# Chumley



## Columba livia! (May 4, 2009)

OK, WE BOUGHT THIS BIRD LAST SUMMER. THE SELLER TOLD US HE WAS A HE. WE HAVEN'T HAD A MATE FOR HIM BUT WE WERE PLANNING TO GET HIM A FEMALE SOON. BUT AFTER ONE OF MY HENS DIED, HER MATE (HENRY) BEGAN BILLING CHUMLEY AND COOING FOR HIM.. OR HER? WE NEED AN ANSWER BEFORE TOMORROW BECAUSE WE WERE GOING TO GET MATES FOR OUR LONELY MALES. DOSE ANYONE KNOW HOW TO TELL BY A PICTURE?
HOW SHOULD A MALE/FEMALE FEEL ON THE UNDERSIDE?

I CAN'T POST A PICTURE HERE, BUT I HAVE A SEPARATE ALBUM ON MY PROFILE YOU CAN LOOK AT. TITLED CHUMLEY.

I'M KIND OF AMBARRASED TO ASK YALL ABOUT THIS. I SHOULD BE ABE TO TELL FOR SURE WHAT IT IS, BUT THIS ONES HARD!


----------



## Lovebirds (Sep 6, 2002)

No one can tell "for sure" unless they already KNOW for sure what sex the bird is. 
I'm absolutely no good a guessing sexes by looking at pictures, so I won't even try.
If you are buying hens, then there should be no problem. Either Chumley is a cock and will fall for one of the hens OR Chumley is a hen and will STILL fall for one of the new hens if she has no other choice.


----------



## Hillybean (Oct 30, 2005)

I can't tell from pictures either, but if it is 6months-1yr and hasn't laid an egg, I'd say male.

Even if you pick up an extra hen, that should NOT cause a problem...just having extra males.

-Hilly


----------



## Columba livia! (May 4, 2009)

we have not found an egg, but we haven't had a mate for it either. don;t know how old it is. we want to have an even three pairs, so we want to be sure. does anyone knnow how to tell by feeling?


----------



## Hillybean (Oct 30, 2005)

They will lay an egg without an mate...it does not require ne. A summmer to another summmer should be about a year...I'd say male, because of no egg. 

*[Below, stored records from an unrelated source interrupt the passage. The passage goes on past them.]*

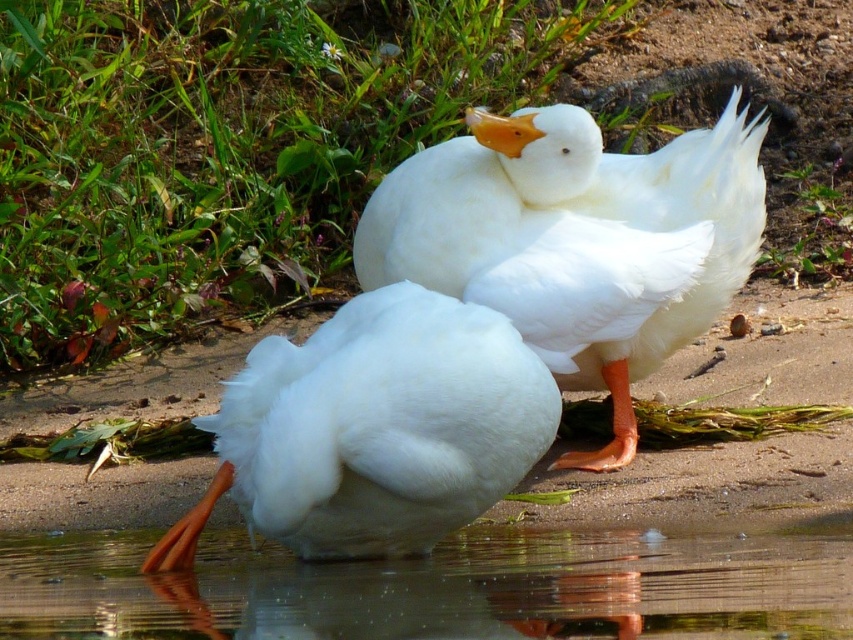
You are standing at a point 9.24 feet away from the camera, which is labeled as point (512, 269). You want to take a photo of the two white geese resting on the sandy ground. Will you be able to capture both geese in your photo if your camera has a standard 50mm lens with a field of view of 46 degrees?

The distance of point (512, 269) from the camera is 9.24 feet. To determine if both geese are in the frame, calculate the field of view coverage. At 50mm and 46 degrees, the horizontal coverage at 9.24 feet is approximately 7.4 feet. Since the geese are positioned close to each other on the sandy ground within this area, they should both fit within the camera frame.

You are a photographer aiming to capture both the white fluffy duck at center and the white fluffy duck at lower left in a single shot. However, you notice that one duck is blocking the view of the other. Which duck is obscuring the other?

The white fluffy duck at center is positioned over the white fluffy duck at lower left, so the duck at center is blocking the view of the one at lower left.

You are a bird watching enthusiast standing near the transparent water at lower center. You want to observe the white fluffy duck at lower left without disturbing it. Which direction should you move to get a better view of the duck?

Since the transparent water at lower center is located below the white fluffy duck at lower left, you should move towards the lower left direction to get a better view of the white fluffy duck at lower left without getting too close.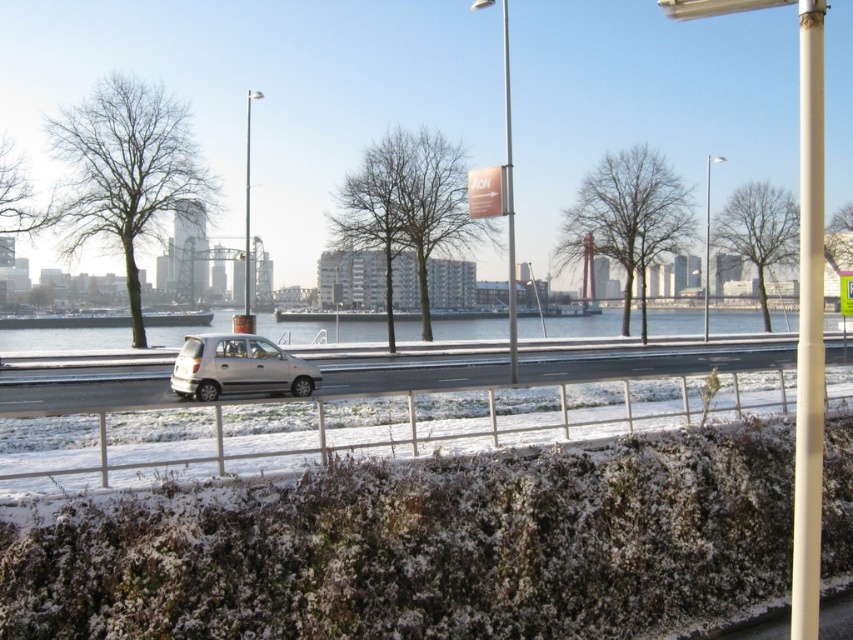
Question: Which object is farther from the camera taking this photo?

Choices:
 (A) metallic pole at center
 (B) silver metallic car at center

Answer: (A)

Question: Does white smooth pole at right have a greater width compared to silver metallic car at center?

Choices:
 (A) yes
 (B) no

Answer: (A)

Question: Does silver metallic car at center have a greater width compared to metallic pole at center?

Choices:
 (A) no
 (B) yes

Answer: (A)

Question: Which object is closer to the camera taking this photo?

Choices:
 (A) silver metallic car at center
 (B) metallic pole at center

Answer: (A)

Question: From the image, what is the correct spatial relationship of white smooth pole at right in relation to silver metallic car at center?

Choices:
 (A) above
 (B) below

Answer: (A)

Question: Estimate the real-world distances between objects in this image. Which object is farther from the white matte car at center?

I know on parrots we feel the vent, how wide is how you decide, but I have never done this on a pigeon or know how wide it should be.

-Hilly


----------



## spirit wings (Mar 29, 2008)

um about the egg thing, they don't always lay eggs without a mate.,they are not like chickens... mating stimulates the egg laying...I have had single hens not lay because they were single...so that is not an idicator it is a cock bird, I would say if she is billing with the other that you know is a male then it sounds like a hen to me....10 days you may have some eggs and then you would know for sure. there is no way to tell.....some feel the vent bones, if they are close together could be a male, wider apart..could be a hen...but nothing is 100% except egg laying...then you know


----------



## MaryOfExeter (Sep 30, 2007)

Looks like a hen to me. The pelvic bones have a space between them usually wide enough to fit your finger through. Cocks' are usually touching or tight enough to where they won't move. The hens' are fairly flexible.


----------